Lo sciglimento: Era il 9 giugno dello scorso anno e dopo dieci mesi dall’operazione che portò all’arresto dei fratelli del sindaco di Corigliano, e le numerose polemiche seguite, arrivò la decisione del Consiglio dei Ministri sul Comune di Corigliano che venne stato sciolto per presunte infiltrazioni mafiose emerse da una indagine della Dda di Catanzaro che ha travolto il sindaco, Pasqualina Straface, del centrodestra, indagata per concorso esterno. A Corigliano Calabro, il sesto comune della Calabria per grandezza e popolazione, si era votato nel giugno 2009 ed il sindaco Straface fu eletta al secondo turno con il 53,1% dei voti. A distanza di un anno dalle elezione il sindaco è stato travolto dall’inchiesta dei magistrati del capoluogo calabrese che, nel luglio del 2010, portarono all’arresto dei due fratelli, Franco e Mario Straface, insieme ad altre 65 persone accusate a vario titolo di associazione per delinquere di stampo mafioso, traffico internazionale di stupefacenti, estorsione, usura e sfruttamento della prostituzione. I fratelli Straface furono accusati da alcuni collaboratori di giustizia di essere legati storicamente al «locale» di Corigliano, una delle cosche più potenti della Calabria, che opera nell’alto Ionio cosentino. I due imprenditori vennero accusati, tra l’altro di un’estorsione compiuta nel corso della realizzazione di un villaggio turistico. Il titolare della società che stava realizzando la struttura, è l’accusa mossa dalla Dda, sarebbe stato costretto da Maurizio Barilari, ritenuto il capo della cosca di Corigliano, ad affidare un appalto milionario, prima per la sola fornitura del cemento e poi per tutta l’opera, alla Straface Srl di Mario e Franco. Dalle indagini erano emersi anche contatti tra il sindaco Straface ed un parente molto stretto di Santo Carelli, ritenuto dagli investigatori il boss e fondatore della cosca di Corigliano, detenuto perchè deve scontare una condanna definitiva all’ergastolo. I contatti, secondo l’accusa, risalirebbero al periodo immediatamente precedente alle elezioni comunali del 2009 e la Dda ritiene che fossero finalizzati a garantire l’elezione a sindaco di Pasqualina Straface. Gli elementi emersi nel corso delle indagini avevano indotto, nel settembre del 2010, l’allora prefetto di Cosenza Antonio Reppucci (attualmente Prefetto a Catanzaro), a disporre l’insediamento della commissione d’accesso i cui lavori si sono conclusi nei mesi scorsi.

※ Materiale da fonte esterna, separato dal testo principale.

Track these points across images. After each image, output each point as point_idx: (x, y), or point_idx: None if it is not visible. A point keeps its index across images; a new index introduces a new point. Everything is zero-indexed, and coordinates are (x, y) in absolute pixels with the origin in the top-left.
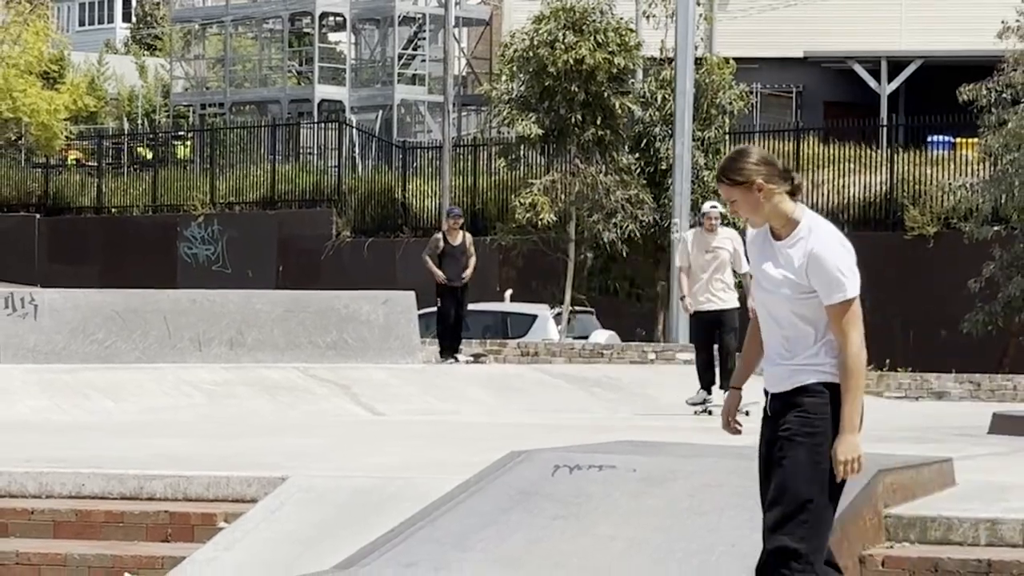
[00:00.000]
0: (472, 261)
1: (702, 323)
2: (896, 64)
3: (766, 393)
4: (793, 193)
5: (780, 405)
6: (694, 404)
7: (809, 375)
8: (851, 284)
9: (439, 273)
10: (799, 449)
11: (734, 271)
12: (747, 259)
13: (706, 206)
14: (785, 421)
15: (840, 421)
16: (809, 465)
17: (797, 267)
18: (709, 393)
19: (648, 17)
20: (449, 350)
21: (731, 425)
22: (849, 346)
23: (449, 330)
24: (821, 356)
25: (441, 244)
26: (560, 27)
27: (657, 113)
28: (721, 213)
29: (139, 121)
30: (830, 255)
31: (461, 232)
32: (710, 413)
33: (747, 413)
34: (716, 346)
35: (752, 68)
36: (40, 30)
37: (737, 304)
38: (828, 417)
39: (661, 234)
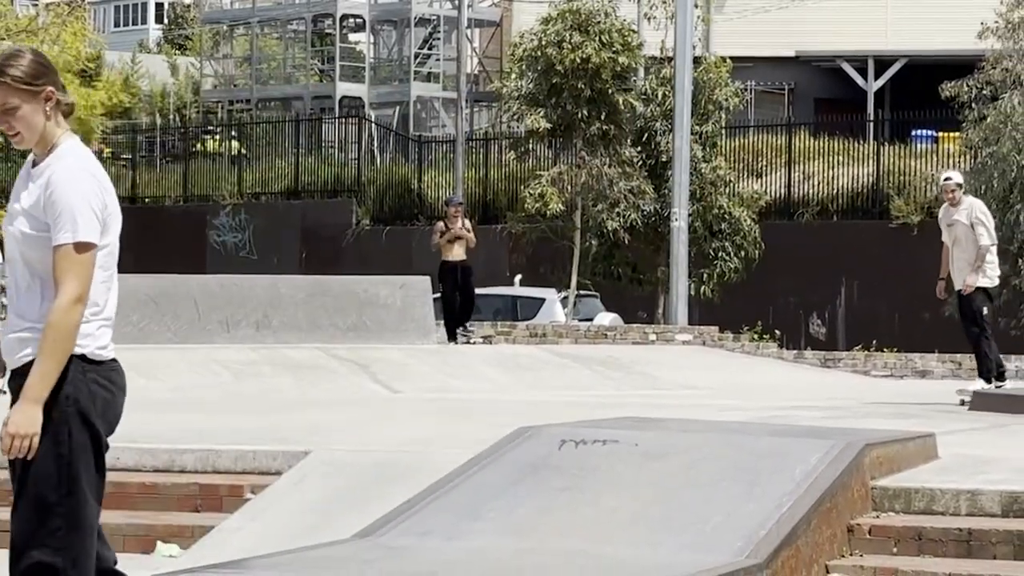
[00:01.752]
0: (471, 236)
1: (958, 307)
2: (882, 63)
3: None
4: (67, 114)
5: (17, 386)
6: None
7: (37, 346)
8: (83, 226)
9: (445, 230)
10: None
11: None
12: (989, 230)
13: (941, 178)
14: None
15: (24, 387)
16: (50, 460)
17: (37, 198)
18: (988, 382)
19: (649, 19)
20: (456, 332)
21: None
22: (60, 297)
23: (454, 314)
24: None
25: (444, 230)
26: (567, 28)
27: (658, 109)
28: (958, 184)
29: (171, 117)
30: (71, 186)
31: (461, 219)
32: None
33: (962, 403)
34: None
35: (747, 67)
36: (78, 31)
37: (983, 284)
38: (66, 397)
39: (661, 223)
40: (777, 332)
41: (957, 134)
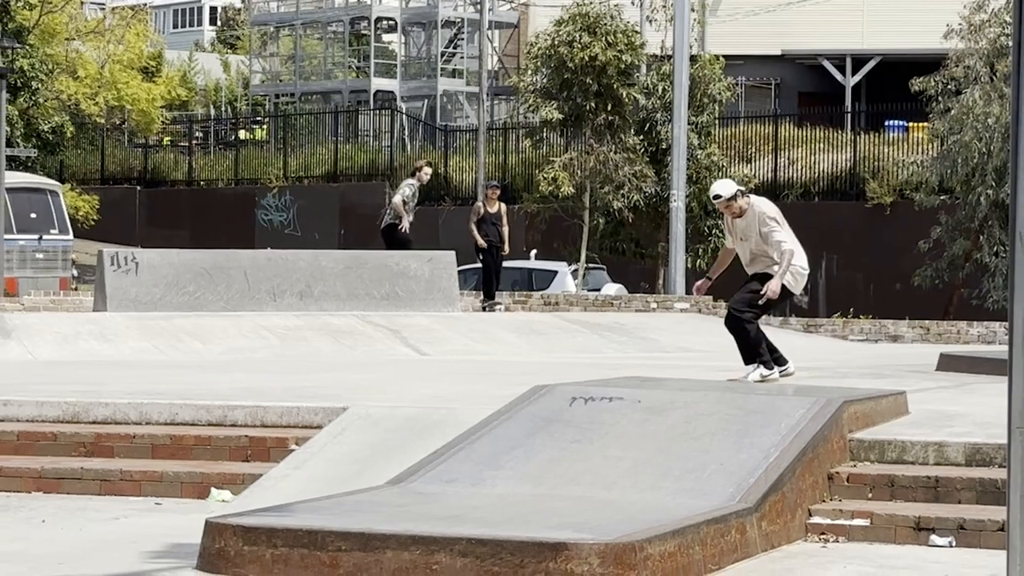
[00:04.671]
0: (506, 230)
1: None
2: (859, 60)
3: None
4: None
5: None
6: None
7: None
8: None
9: (480, 240)
10: None
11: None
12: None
13: (711, 195)
14: None
15: None
16: None
17: None
18: (768, 368)
19: (651, 21)
20: (493, 292)
21: None
22: None
23: (491, 276)
24: None
25: (481, 211)
26: (577, 29)
27: (658, 102)
28: (730, 197)
29: (223, 109)
30: None
31: (498, 203)
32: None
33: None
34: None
35: (738, 64)
36: (140, 32)
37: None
38: None
39: (661, 203)
40: None
41: (925, 124)
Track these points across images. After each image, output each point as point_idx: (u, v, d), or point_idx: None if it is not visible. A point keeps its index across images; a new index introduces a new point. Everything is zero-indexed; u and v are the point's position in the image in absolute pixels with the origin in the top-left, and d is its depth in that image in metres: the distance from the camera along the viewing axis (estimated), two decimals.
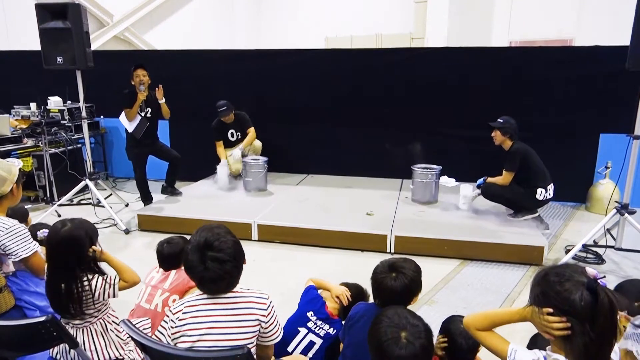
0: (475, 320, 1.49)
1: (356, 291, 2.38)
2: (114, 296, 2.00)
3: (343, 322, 2.18)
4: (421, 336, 1.41)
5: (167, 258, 2.45)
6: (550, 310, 1.26)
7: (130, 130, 4.72)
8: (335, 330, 2.13)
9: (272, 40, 12.37)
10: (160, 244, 2.51)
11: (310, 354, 2.07)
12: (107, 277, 1.99)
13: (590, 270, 1.28)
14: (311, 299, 2.27)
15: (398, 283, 1.78)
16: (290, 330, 2.15)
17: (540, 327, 1.30)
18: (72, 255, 1.89)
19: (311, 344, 2.10)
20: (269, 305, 1.63)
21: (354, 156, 6.06)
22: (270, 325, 1.64)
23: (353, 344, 1.82)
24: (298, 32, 12.28)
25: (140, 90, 4.59)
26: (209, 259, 1.55)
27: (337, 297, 2.30)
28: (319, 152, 6.19)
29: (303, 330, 2.13)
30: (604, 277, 1.30)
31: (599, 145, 5.19)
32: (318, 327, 2.13)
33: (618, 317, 1.23)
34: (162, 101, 4.78)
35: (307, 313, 2.18)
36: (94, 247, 1.98)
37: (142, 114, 4.76)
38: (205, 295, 1.63)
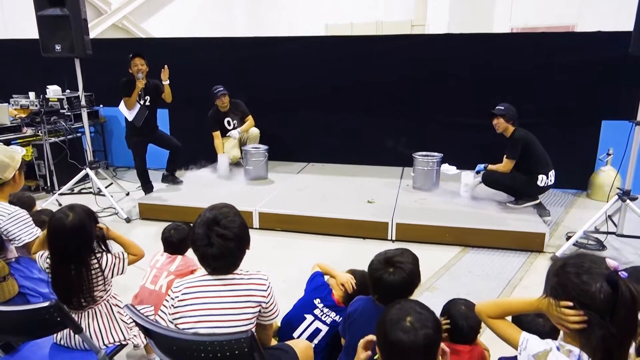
0: (487, 308, 1.47)
1: (362, 279, 2.33)
2: (122, 272, 2.01)
3: (346, 309, 2.19)
4: (427, 325, 1.30)
5: (175, 244, 2.51)
6: (570, 304, 1.21)
7: (130, 118, 4.70)
8: (341, 318, 2.13)
9: (272, 28, 12.25)
10: (167, 231, 2.57)
11: (315, 341, 2.08)
12: (116, 253, 2.00)
13: (611, 261, 1.22)
14: (318, 286, 2.27)
15: (397, 277, 1.72)
16: (297, 316, 2.16)
17: (555, 319, 1.27)
18: (83, 242, 1.88)
19: (317, 330, 2.11)
20: (268, 286, 1.65)
21: (354, 144, 6.04)
22: (270, 305, 1.66)
23: (355, 343, 1.80)
24: (298, 19, 12.16)
25: (138, 78, 4.57)
26: (214, 234, 1.57)
27: (342, 285, 2.29)
28: (320, 140, 6.17)
29: (309, 317, 2.13)
30: (626, 269, 1.25)
31: (601, 132, 5.17)
32: (325, 315, 2.14)
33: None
34: (167, 82, 4.73)
35: (314, 300, 2.19)
36: (99, 225, 1.97)
37: (141, 102, 4.73)
38: (206, 277, 1.64)
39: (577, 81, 5.10)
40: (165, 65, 4.67)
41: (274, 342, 1.93)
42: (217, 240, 1.57)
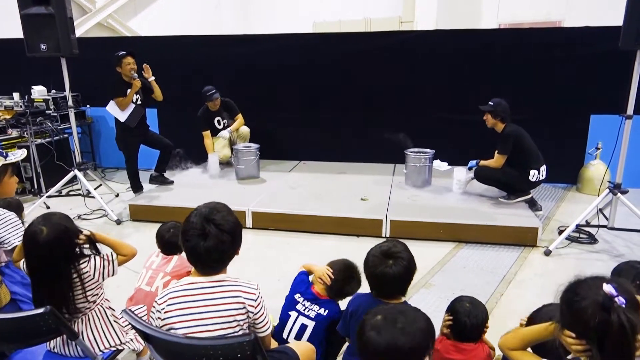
0: (507, 341, 1.54)
1: (341, 267, 2.26)
2: (113, 274, 1.94)
3: (334, 302, 2.15)
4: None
5: (172, 244, 2.44)
6: (572, 334, 1.23)
7: (122, 119, 4.61)
8: (326, 310, 2.07)
9: (260, 26, 12.17)
10: (163, 231, 2.50)
11: (304, 338, 2.03)
12: (104, 255, 1.92)
13: (607, 287, 1.20)
14: (298, 282, 2.25)
15: (400, 268, 1.73)
16: (284, 315, 2.14)
17: (565, 345, 1.29)
18: (60, 256, 1.77)
19: (303, 327, 2.06)
20: (258, 296, 1.58)
21: (345, 142, 6.02)
22: (260, 316, 1.59)
23: None
24: (285, 17, 12.09)
25: (135, 78, 4.50)
26: (211, 224, 1.53)
27: (320, 278, 2.23)
28: (310, 139, 6.14)
29: (293, 314, 2.10)
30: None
31: (590, 126, 5.22)
32: (307, 309, 2.09)
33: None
34: (152, 79, 4.68)
35: (295, 296, 2.16)
36: (83, 232, 1.88)
37: (134, 102, 4.66)
38: (190, 285, 1.57)
39: (566, 76, 5.13)
40: (145, 64, 4.62)
41: (274, 344, 1.91)
42: (214, 230, 1.52)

Il ricorso al Tar: Era l’11 giugno dello stesso anno. In attesa della nomina dei commissari prefettizi il sindaco Pasqualina Straface diede incarico al noto avvocato amministrativista, Oreste Morcavallo, di presentare ricorso al Tar del Lazio, l’organo giuridicamente competente alla luce del nuovo codice del processo amministrativo. Ancora non è chiaro su cosa si baserà il ricorso anche perchè si attendono le motivazioni che hanno portato allo scioglimento del consiglio comunale e in che modo si siano esercitate “forme di condizionamento da parte della criminalità organizzata”. L’avvocato Morcavallo dichiarò: «Da quel poco che sappiamo, posso già dire che i motivi che hanno portato allo scioglimento li ritengo inconsistenti. Mi pare che allo stato non sia emerso il condizionamento degli indagati verso l’attività dell’amministrazione comunale. Alcune delle motivazioni che sono trapelate sui giornali, mi pare che siano state già smentite da una serie di documenti forniti all’amministrazione comunale che ha sempre dato la più piena collaborazione alle attività prefettizie. Voglio ricordare che non basta che ci sia un’indagine, non basta che vengono a galla dei reati, bisogna dimostrare che quei reati e quei soggetti indagati abbiano effettivamente condizionato in qualche misura l’attività amministrativa».